A New Era of Engagement: Maximizing Optimization & Personalization to Foster Wellness
Daniel Amen, MD, CEO of Amen Clinics, Sharecare CEO Jeff Arnold, Delos Living Founder Paul Scialla, Fitness expert and trainer on ‘The Biggest Loser’ Dolvett Quince, Tictrac Co-Founder Jeremy Jauncey, and Cleveland Clinic Chief Wellness Officer Michael Roizen, MD
The panel discussion focused on “the person” – the consumer, patient, caregiver — and how we inspire this person using technology to change their lives. The main question here is: Can you change the health of the population with a return on investment that makes sense for an organization?
The biggest problem we have, of course, is medical costs, which are constantly soaring across the country and world. “The only way we can bend this curve to flat, is if we can decrease the influx of chronic disease,” said Michael Roizen, Cleveland Clinic Chief Wellness Officer. “We have the most disease in the world between ages 55 and 65 years old.” The four factors causing this are tobacco, food choice/portion size, physical inactivity and stress. Stress is the most important factor.
Roizen told the audience about a case study of a patient who was able to lose 43 pounds, control his type 2 diabetes and get rid of his osteoarthritis. Part of the success was due to personal touch formed through email updates. “It was our way of nudging him,” Roizen said. And the combination of technology, care and consistency worked. The patient’s healthier lifestyle saved $30,000 direct costs because of the foods and health issues he avoided.
He also engages patients by using MyChart, where they can review suggestive care maneuvers, book doctors appointments, etc., and Wellness Widget, where patients enter their own data on an iPad.
Founding a New Industry – The Canyon Ranch Story
Due to an asthmatic condition, Mel Zuckerman, founder of The Canyon Ranch and a pioneer in health and wellness, was told he couldn’t exercise as a child. So he didn’t. For 40 years. Until he ended up in a “fat farm.”
That’s when he had his aha moment. When he discovered that he actually could exercise, he felt empowered. “I was feeling like I had never felt in the first 50 years of my life,” he said. “I need to feel this way for the rest of my life. I lost 30 pounds in 4 weeks.”
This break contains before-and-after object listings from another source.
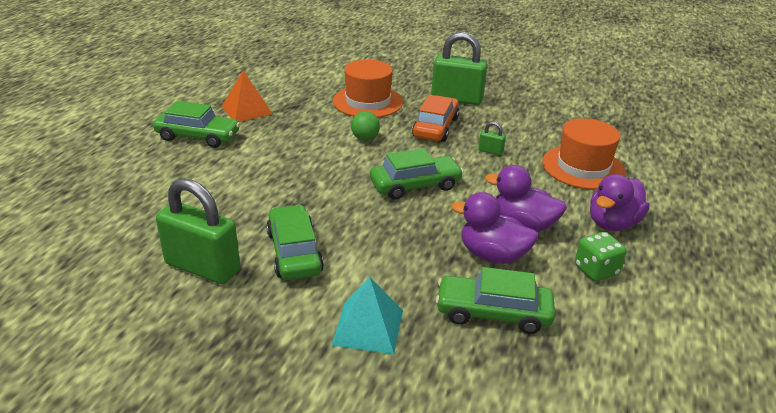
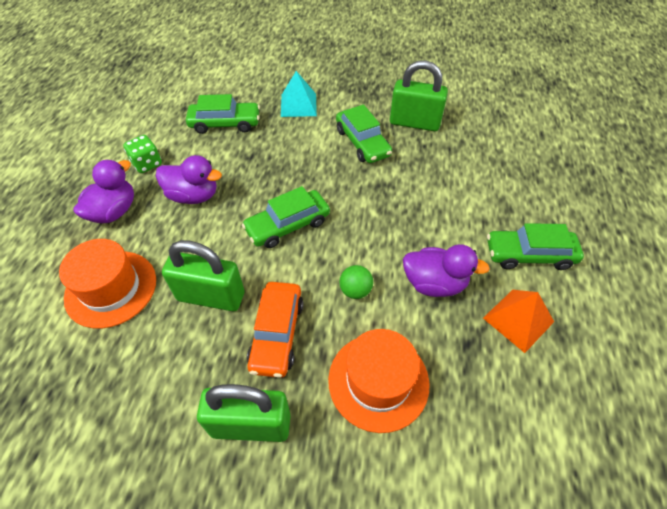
camera: 170 degrees right, 20 degrees up
purple duck [451,192,538,264] -> purple duck moved to [403,244,490,297]
green padlock [478,122,506,155] -> green padlock [162,240,244,311], size x2.37

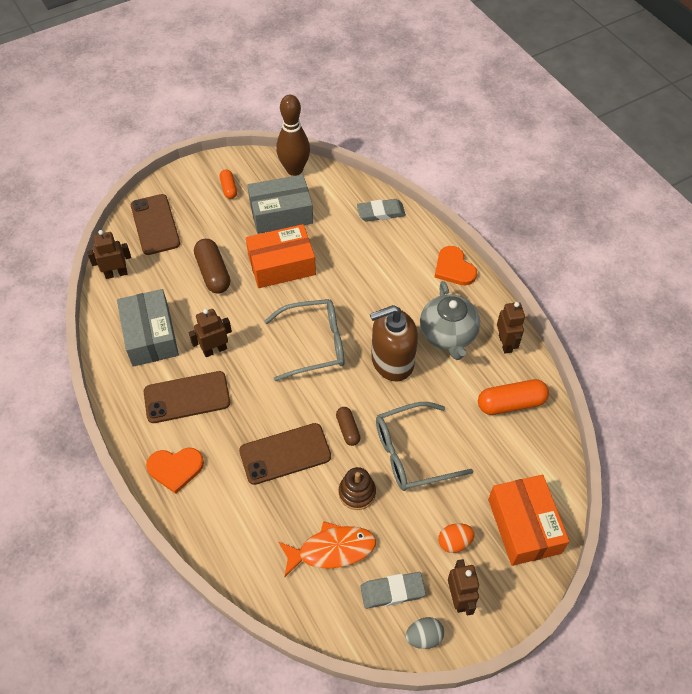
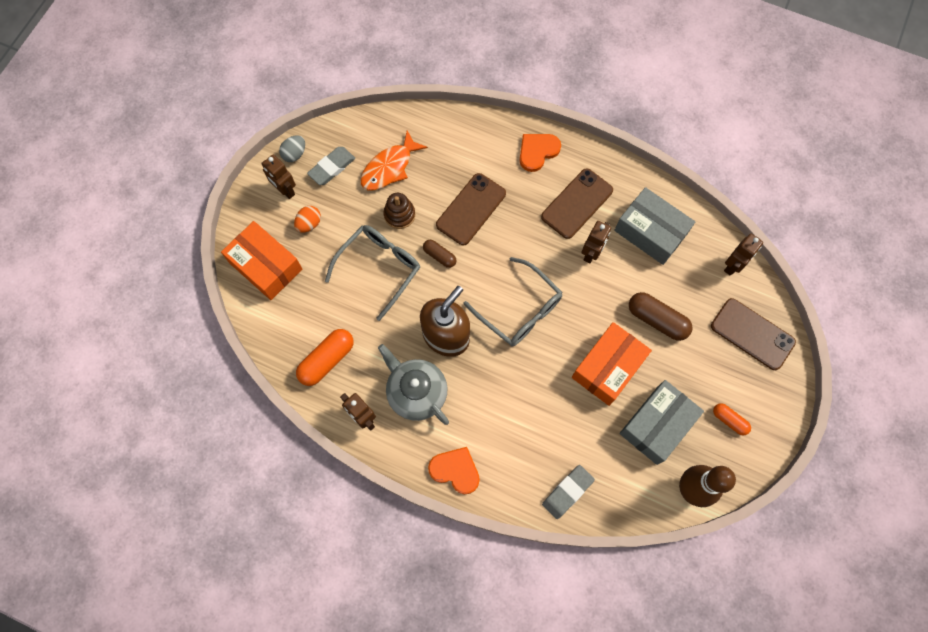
camera: 145 degrees right, 15 degrees up
grey glasses [264,299,344,381] -> grey glasses turned 90 degrees counterclockwise [464,257,563,347]

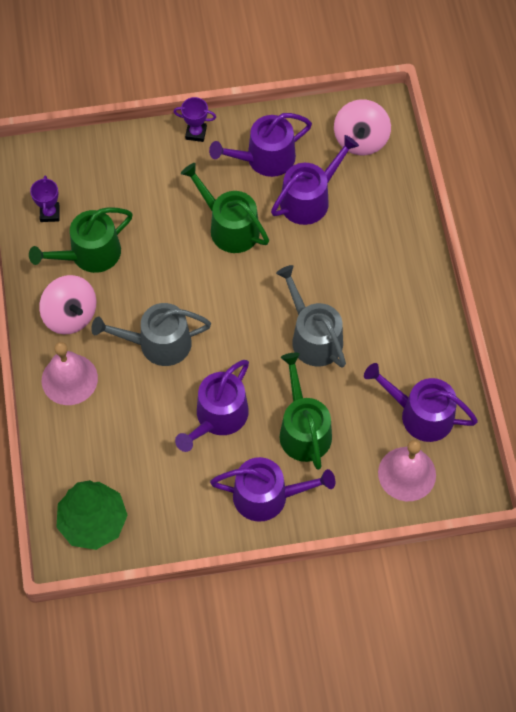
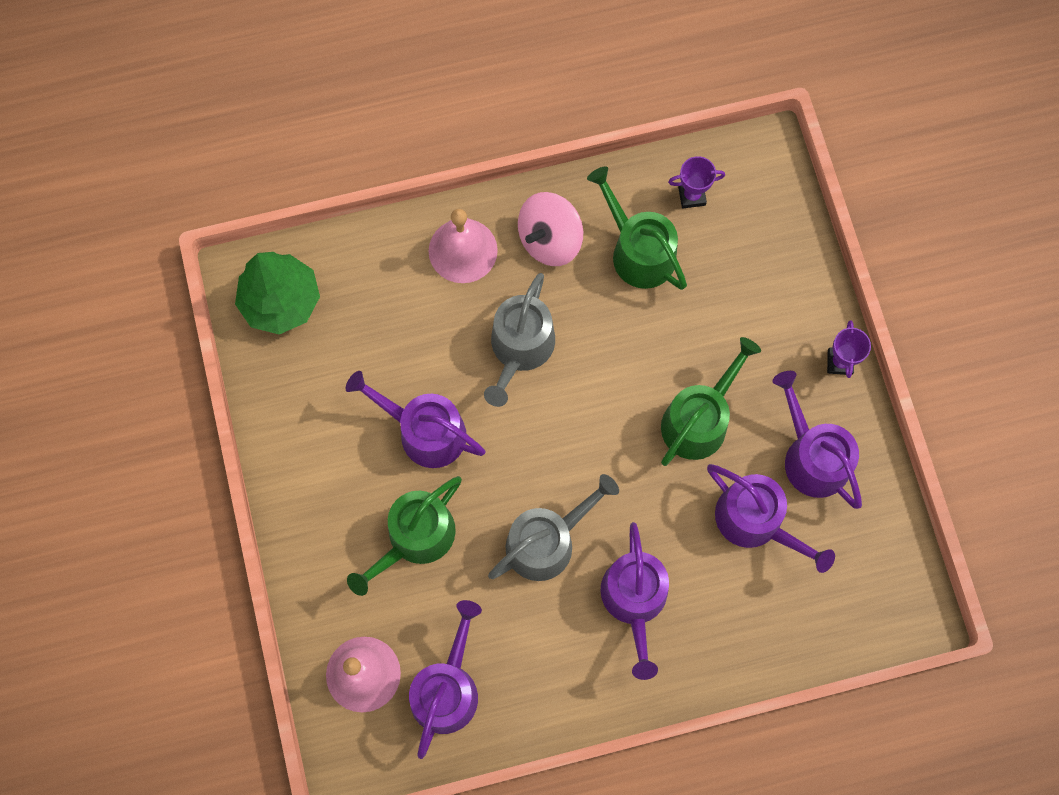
camera: 85 degrees right, 10 degrees up
grey watering can [91,303,211,366] -> grey watering can turned 150 degrees counterclockwise [484,273,555,407]
purple watering can [210,457,335,522] -> purple watering can moved to [600,522,669,680]
green watering can [280,353,332,470] -> green watering can turned 150 degrees clockwise [347,476,462,596]
pink spinning top [334,99,391,156] -> none

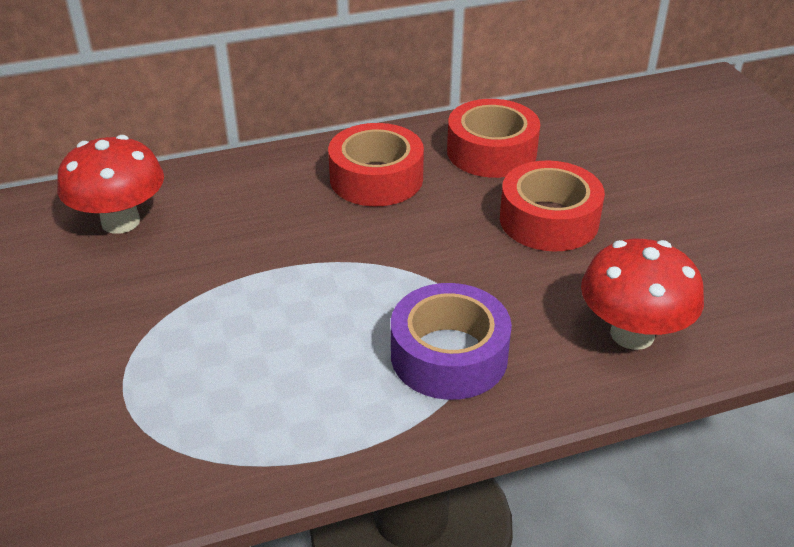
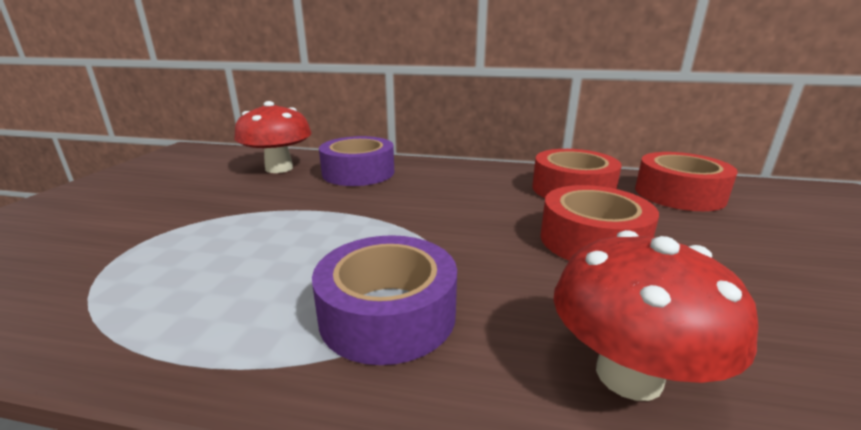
camera: 30 degrees right, 15 degrees down
red tape [328,123,424,207] -> red tape moved to [635,152,738,211]
none -> purple tape [319,136,394,186]

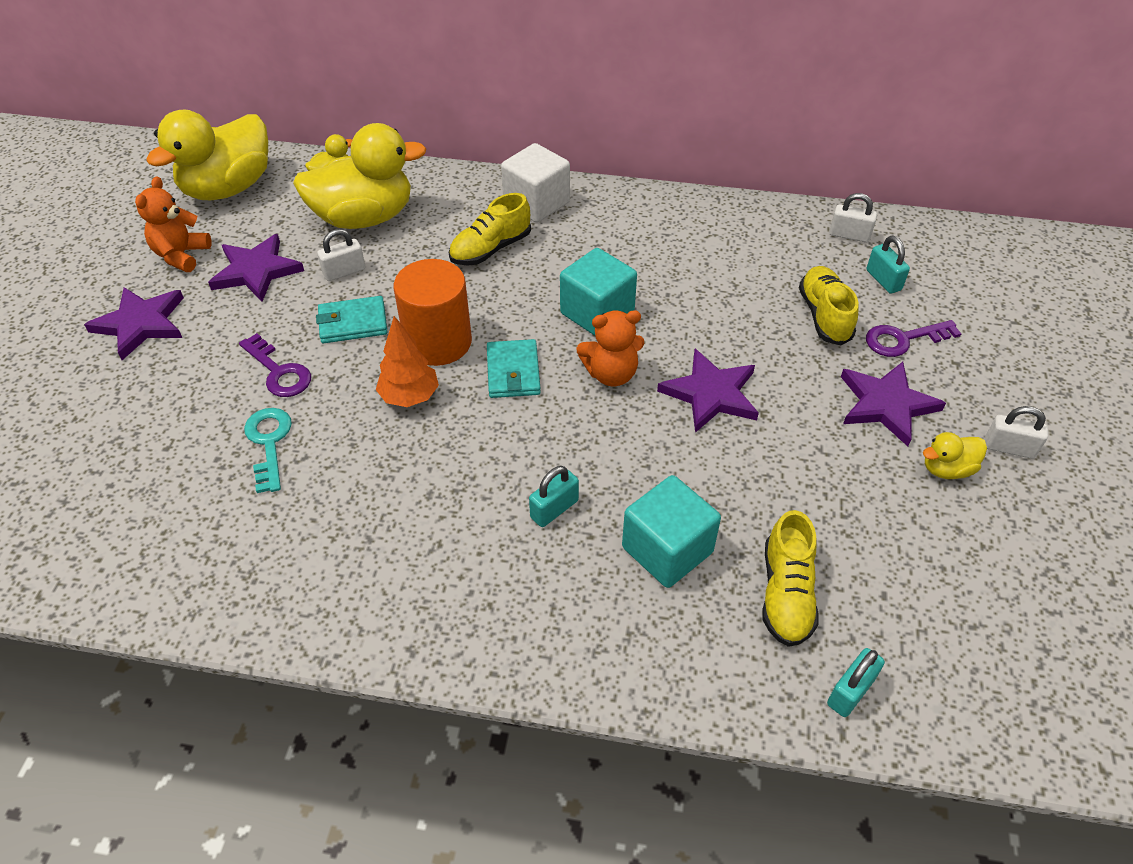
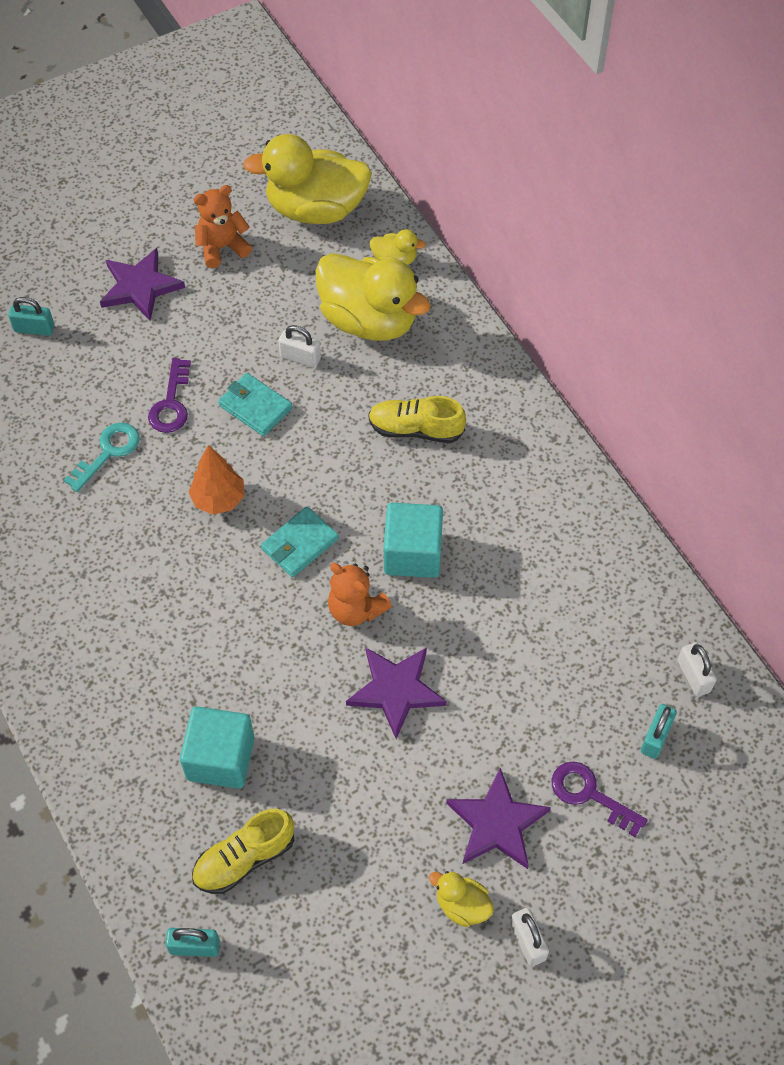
camera: 50 degrees right, 10 degrees up
purple star [208,234,304,302] -> none
orange cylinder [394,259,472,366] -> none
white cube [501,143,570,223] -> none
turquoise padlock [529,466,579,527] -> turquoise padlock moved to [8,297,54,336]
yellow shoe [799,266,858,345] -> none

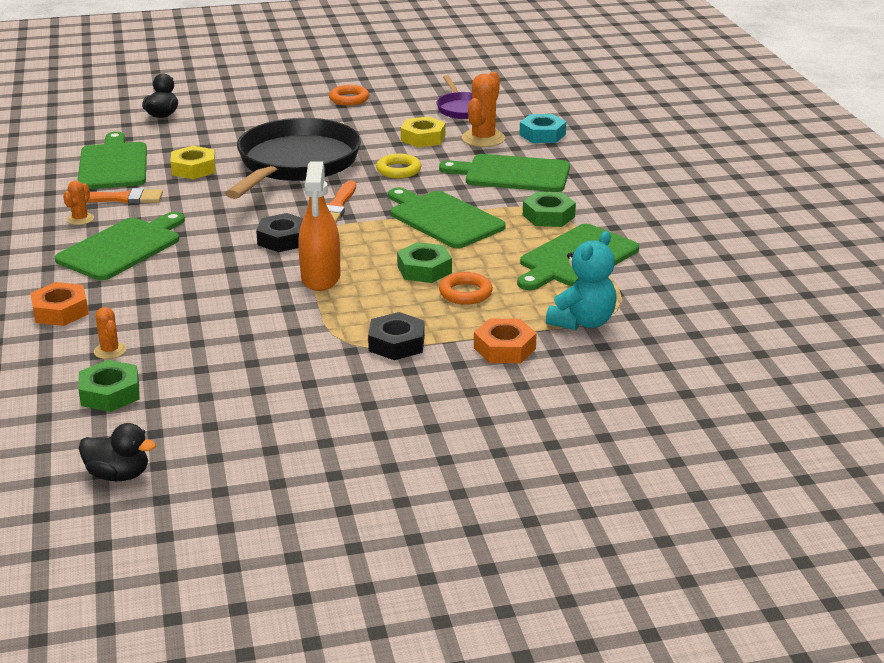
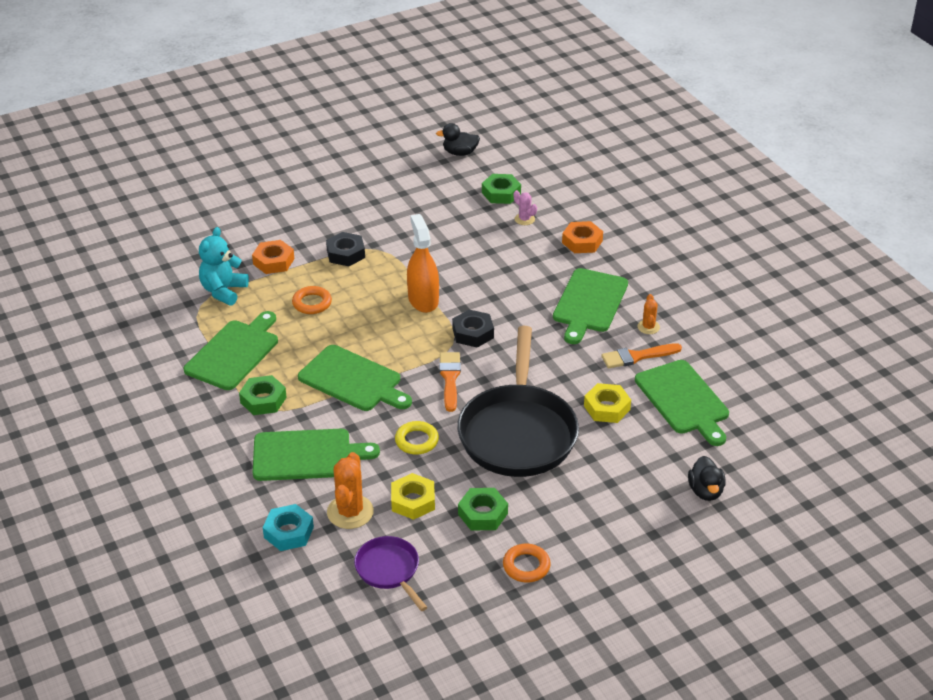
camera: 165 degrees right, 10 degrees up
orange cactus [94,307,126,359] -> pink cactus [514,190,537,225]
green nut [397,242,452,283] -> green nut moved to [458,488,508,530]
He immediately wanted to pass along this discovery to others. So, he built the first Canyon Ranch resort in 1978. “Most people don’t realize how empowered they will feel if they live a healthy lifestyle,” he said.
Rasesh Thakkar, Senior Managing Director, Tavistock Group and Mel Zuckerman, Founder, Canyon Ranch
How did he turn his newfound passion for wellness into a respectable business model?
“We hired staff that was nurturing and caring,” he said. “The people I surround myself with share the same passion.”
In 1980, the world shifted a lot, Alex Friedman, chief investment officer of UBS, began. There was a big push to revitalize the economy. And it worked. America started borrowing more.
By 1987, “It felt like the sky was falling,” he said. And by 2008, when the housing bubble burst, things just got worse. Now, as the economy recovers, the climate is just right for innovators and entrepreneurs. Innovation is creating jobs and igniting economic growth.
Overall, this gathering of 150 of the best and brightest in the health and wellness industry was a huge success. As Florida Blue’s Renee Finley said, “we’re in the crossroads of something very transformative. There will be a tsunami of opportunities that emerge, and Lake Nona will clearly capitalize on this.”